Although section 52 is usually thought of in terms of consumer protection, it is not limited to these circumstances. Section 2 applies to representations made in commercial transactions, for example during negotiations between franchisers or for the sale of a business.
[edit] Remedies
If a person has suffered loss or damage as a result of another person's misleading or deceptive conduct, then they can bring an action against that other person to recover the amount of the loss or damage under section 82, apply for other orders (such as orders to rescind or modify a contract) under section 87, or in relevant circumstances apply for an injunction under section 80.

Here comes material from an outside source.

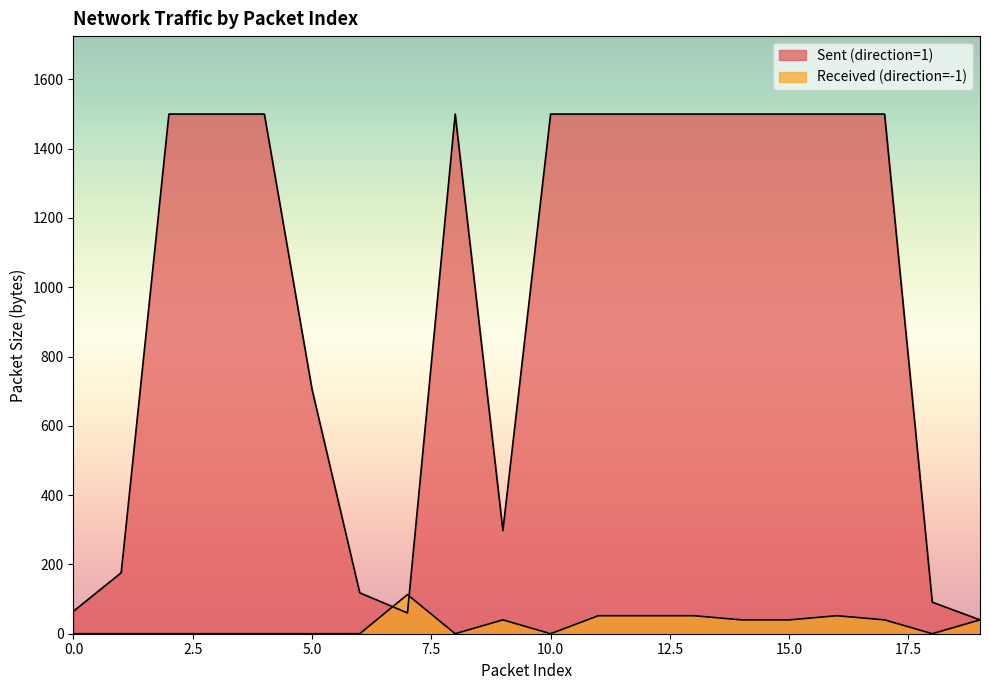

Which series has the largest range (max minus min)?

Sent (direction=1)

According to section 75B, victims can bring actions not only against the direct perpetrators of the conduct, but also any person who aided or abetted the conduct, has conspired to effect the conduct, or has been in any way knowingly involved with the conduct. For example, when a corporation has engaged in misleading or deceptive conduct, a victim is often also able to bring actions against the directors of that corporation. Unlike in normal circumstances, a person needs to be knowingly or intentionally involved with the conduct in order to fall within the definition in section 75B.
The Australian Competition and Consumer Commission (ACCC) is empowered to intercede on behalf of victims of misleading and deceptive conduct, and can apply for orders under section 87 or injunctions under section 80. The ACCC will often seek orders which compel people or companies who have engaged in misleading or deceptive conduct to publish public apologies for their actions.
[edit] Damages
A victim of misleading or deceptive conduct is only entitled to damages if they have suffered loss or damage as a result of the conduct. The measure of loss or damage here is generally the same as it is in contract law or tort law. According to section 82(1B), which was introduced in 2004, if a victim contributed to the loss or damage that they suffered, then the court can reduce the amount of damages that they are awarded, in a similar fashion to the reduction of damages in a negligence claim if the plaintiff is guilty of contributory negligence. However, if the person engaging in the conduct intended to mislead or deceive, or was fraudulent in their conduct, then the courts cannot reduce the damages.
There is a limitation period of six years on actions for damages, according to section 82(2).
[edit] Section 87 orders
A victim can apply for orders under section 87 if they have suffered, or are likely to suffer, loss or damage as a result of misleading or deceptive conduct. A victim is not entitled to section 87 orders in the same way that they are entitled to damages, or in the same way that they would be entitled to equivalent orders under applicable common law doctrines, such as misrepresentation. Granting such orders is at the discretion of the court, and can only be granted if the court thinks that the order will compensate the victim for their loss or damage or prevent any (further) loss or damage. For example, a court may refuse to grant an order rescinding a contract if restitutio in integrum (restoration to original condition) is not possible.
The measure of loss or damage here may be different than the measure for damages under section 82. Some cases have suggested that since section 87 is not just about recovering monetary loss, then the measure should be broader. However, other cases consider that the same measure of loss or damage should be used.
There is also a limitation period of six years on actions for section 87 orders, according to section 87(1CA).